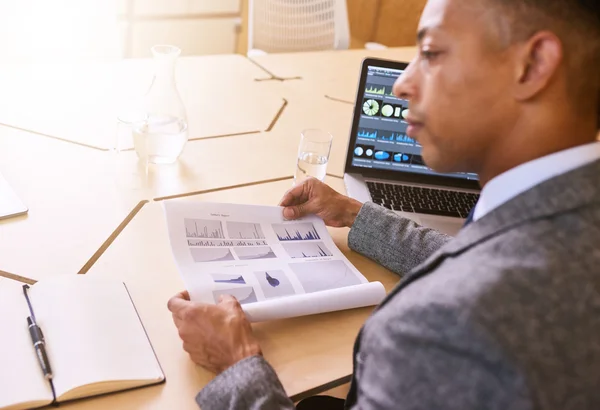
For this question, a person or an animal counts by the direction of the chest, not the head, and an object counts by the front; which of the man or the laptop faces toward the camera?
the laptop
* * *
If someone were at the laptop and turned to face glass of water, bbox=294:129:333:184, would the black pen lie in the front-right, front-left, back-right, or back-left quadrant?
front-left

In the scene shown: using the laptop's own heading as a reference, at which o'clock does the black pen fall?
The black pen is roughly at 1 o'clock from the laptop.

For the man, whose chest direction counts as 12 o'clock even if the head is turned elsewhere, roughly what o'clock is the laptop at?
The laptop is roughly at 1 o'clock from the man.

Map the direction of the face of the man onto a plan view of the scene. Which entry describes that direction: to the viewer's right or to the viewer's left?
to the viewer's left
* * *
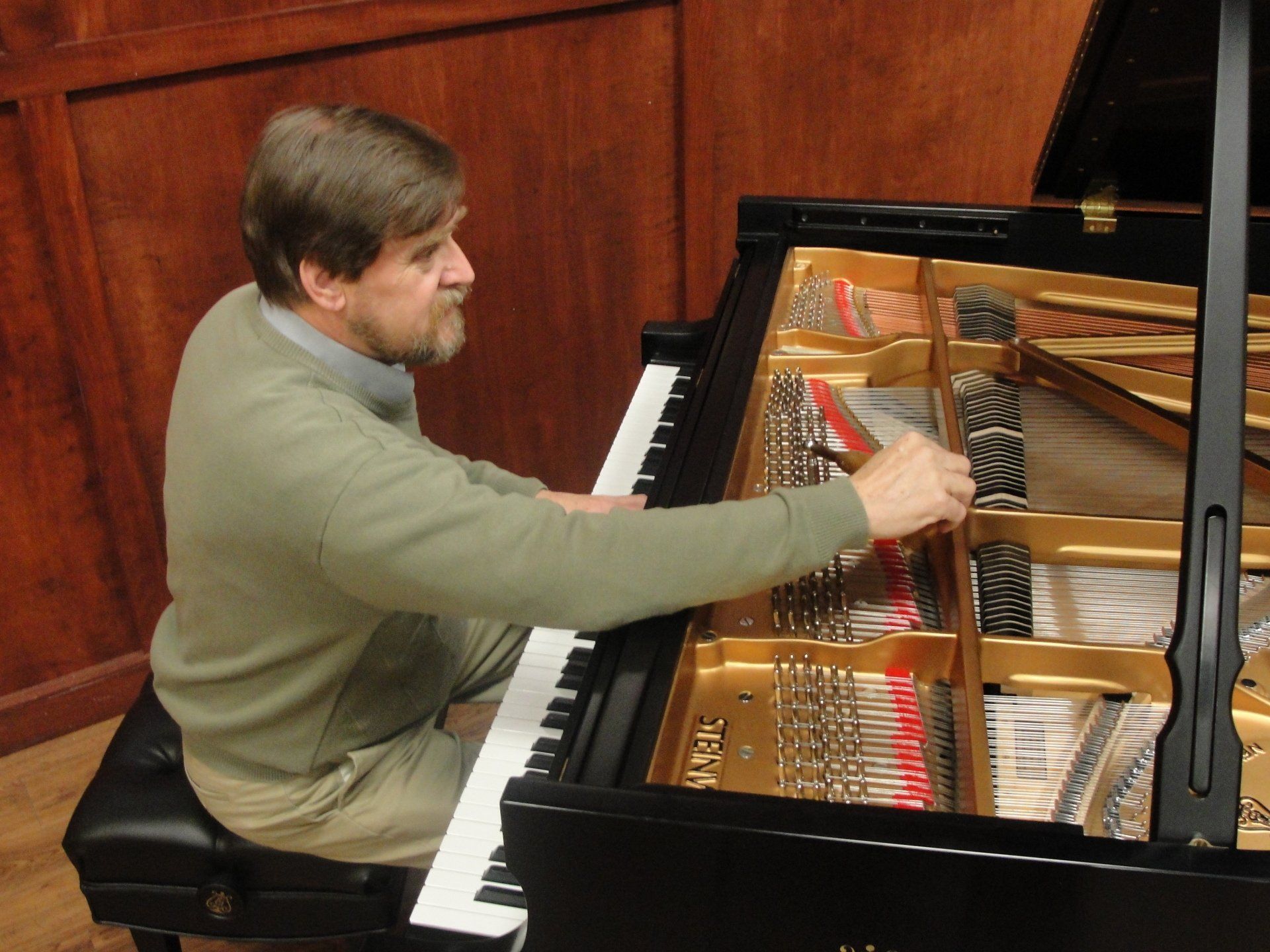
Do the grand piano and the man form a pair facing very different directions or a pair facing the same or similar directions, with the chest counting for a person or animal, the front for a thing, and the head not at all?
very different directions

- **Instructions for the task**
Repeat the records from the line with "If someone were" up to and including the line with "The black pen is", word for word.

- **Written reply**
If someone were at the laptop and turned to face glass of water, bbox=294:129:333:184, would the black pen lie in the front-right, front-left, back-right, or back-left quadrant?
front-left

In the scene shown: using the laptop's own heading as a reference, at which o'clock does the black pen fall?
The black pen is roughly at 1 o'clock from the laptop.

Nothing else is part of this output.